In recent decades, few sociologists have engaged in the study of civil war. For many individuals across the world, civil war is nonetheless an important reality, worthy of sociological attention. As a new contributing editor, I will try to increase such attention. Using this platform, I will raise sociological questions about civil war, and identify points at which sociologists can contribute to, or have contributed to, our understanding of civil war. The current debate on Syria will serve as a starting point.
Syria has been engaged in a civil war for more than two years now. Recently, a chemical attack on civilians took place. Various world leaders have held the Syrian regime responsible for the attack. They have accordingly been discussing a punitive expedition against the Syrian regime. The plans for such an expedition have been put on hold, pending plans for a diplomatic resolution. But the possibility of a punitive expedition is still present. Such an expedition would, arguably, not serve to topple the regime. However, it could influence the support of the Syrian army for the regime. Military support for the Syrian regime deserves attention.
Why should we care about military support for the Syrian regime? In her work on non-violent civilian resistance, Sharon Erikson Nepstad has argued that loyalty of the military apparatus is decisive for the success of civilian resistance. When the military chooses to withdraw its allegiance to a regime, that regime will not survive. The context of civil war, an instance of violent resistance, is different. And yet, the effect of loyalty of the army to the regime can still be tremendous for the evolution and outcome of a civil war.
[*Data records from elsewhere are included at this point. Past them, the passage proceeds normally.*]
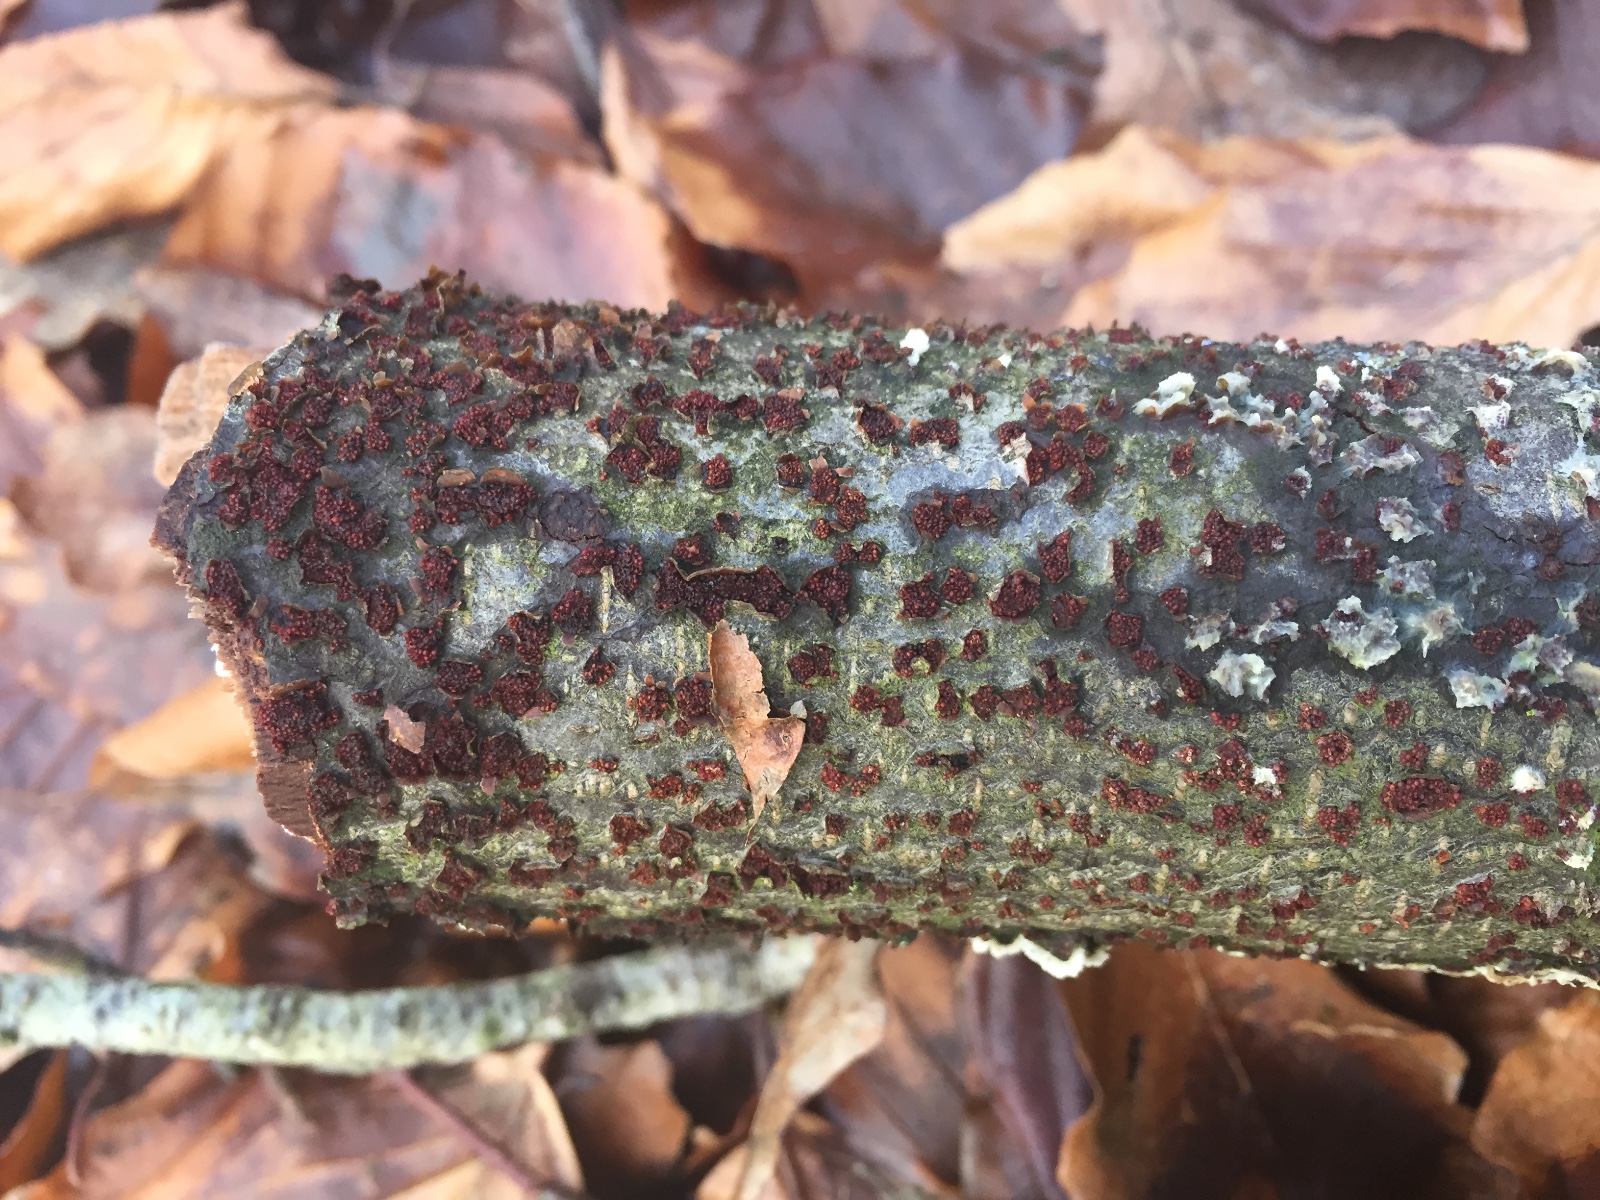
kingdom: Fungi
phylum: Ascomycota
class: Sordariomycetes
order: Hypocreales
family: Nectriaceae
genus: Neonectria
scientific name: Neonectria
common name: cinnobersvamp
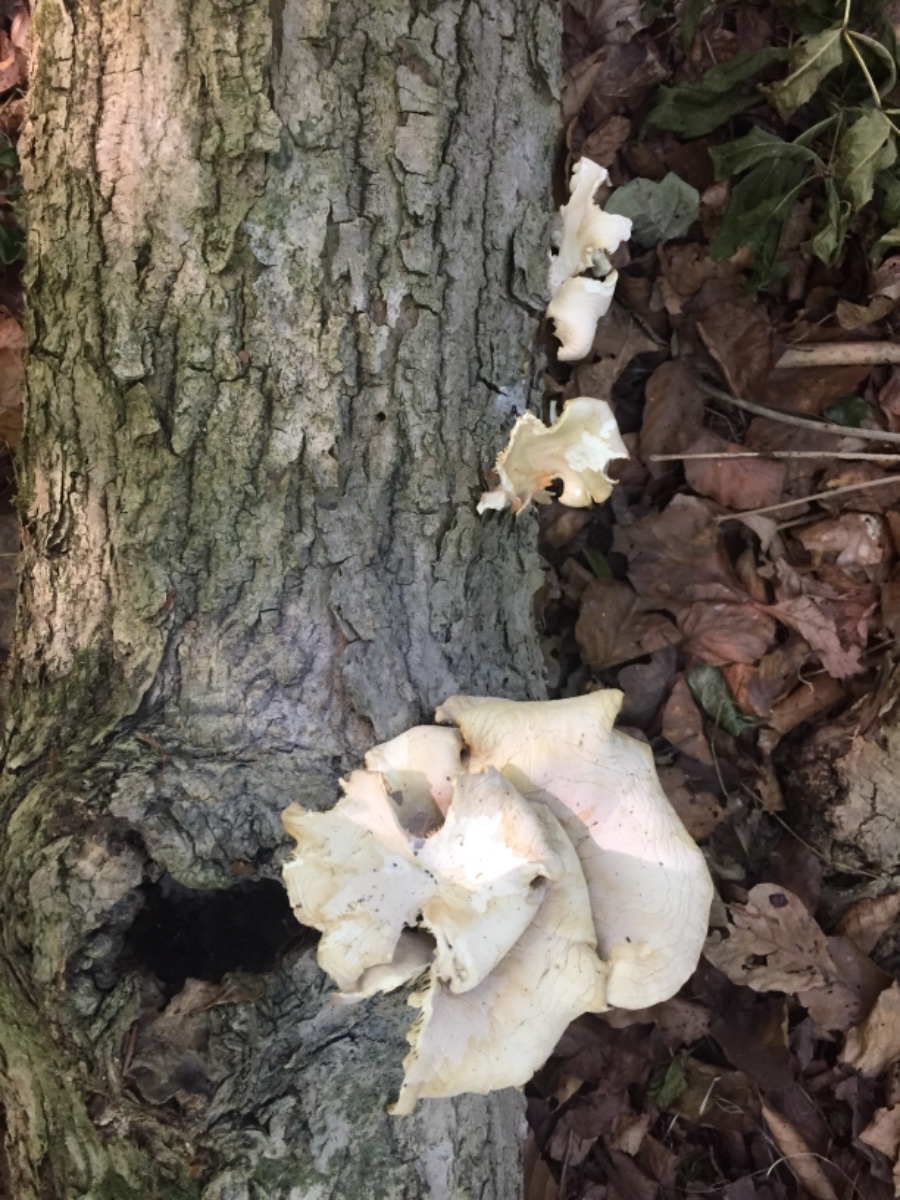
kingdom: Fungi
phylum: Basidiomycota
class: Agaricomycetes
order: Agaricales
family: Pleurotaceae
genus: Pleurotus
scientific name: Pleurotus pulmonarius
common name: sommer-østershat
This justifies the following question: when does an army shift its allegiance?
That question has traditionally been approached from a perspective of security studies, focusing on military coups. In these studies, individuals, other than the very top military leaders, tend to be ignored. That makes sense in situations short of civil war. But in times of civil war, the question of military allegiance can be better approached from a perspective of collective behavior. Why? The military consists of a large set of individuals. These individuals have been trained to be obedient and operate as a unitary actor. During times of peace, that is relatively unproblematic. But in times of uncertainty and risk, like civil war, obedience becomes challenging, both for high commanders and for the rank-and-file. At all levels of the military hierarchy, individuals need to decide whether to stay or leave.
So, how can we think about military allegiance from a collective behavior perspective? In Ruling Oneself Out, Ivan Ermakoff has outlined an innovative and appealing theory for understanding collective behavior in contexts of uncertainty and risk. Application of the theory suggests that normative positions of soldiers and officers may influence the decision to remain loyal or become disloyal. But equally, if not more, important is the desire not to become isolated. Officers and soldiers pay a social and possibly physical price for remaining loyal or becoming disloyal when their peers or superiors choose differently. Military personnel will attempt to identify cues or signals about the position of others, and take a position accordingly. A very dynamic game of signaling and position-taking may follow within and across units. The current debate around the punitive expedition against the Syrian regime will probably trigger a new series of cues relevant for defection or desertion of individuals and complete units.
Ermakoff’s approach brings the question of military allegiance squarely into the realm of sociology. It puts a human face on the question of allegiance and illustrates the potential of sociology for explaining important social phenomena related to civil war. In weeks and months to come, it will be interesting to look out for relevant cues and signals, such as public statements and actual defections, and consider loyalty of the Syrian army from this micro-level perspective.